**ENTRIES SHOWN**.
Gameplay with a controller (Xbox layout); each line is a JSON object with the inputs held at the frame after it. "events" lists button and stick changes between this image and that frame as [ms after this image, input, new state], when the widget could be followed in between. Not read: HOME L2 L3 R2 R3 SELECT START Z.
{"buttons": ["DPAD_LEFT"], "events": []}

---

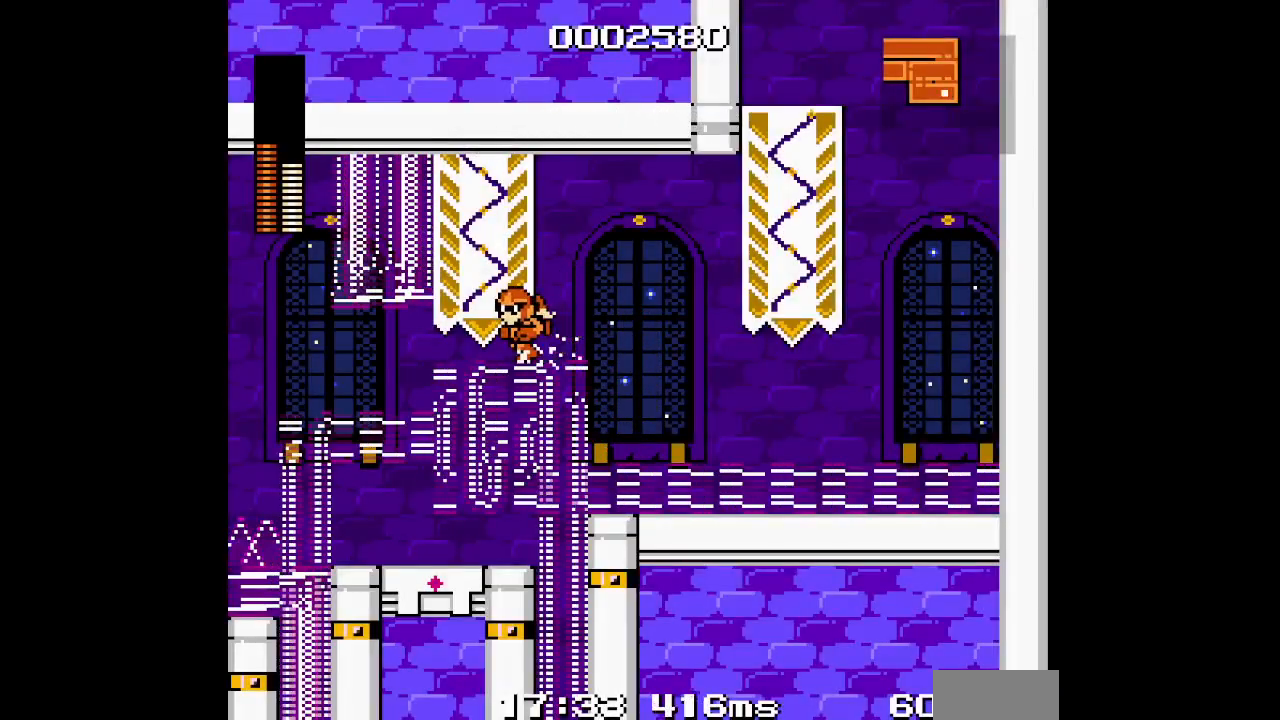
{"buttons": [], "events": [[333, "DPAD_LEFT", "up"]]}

**AIM OF THE EXERCISE**.
The string "buttons" appears in how many lines above? Answer with the number only.

**EXPECTED OUTPUT**.
2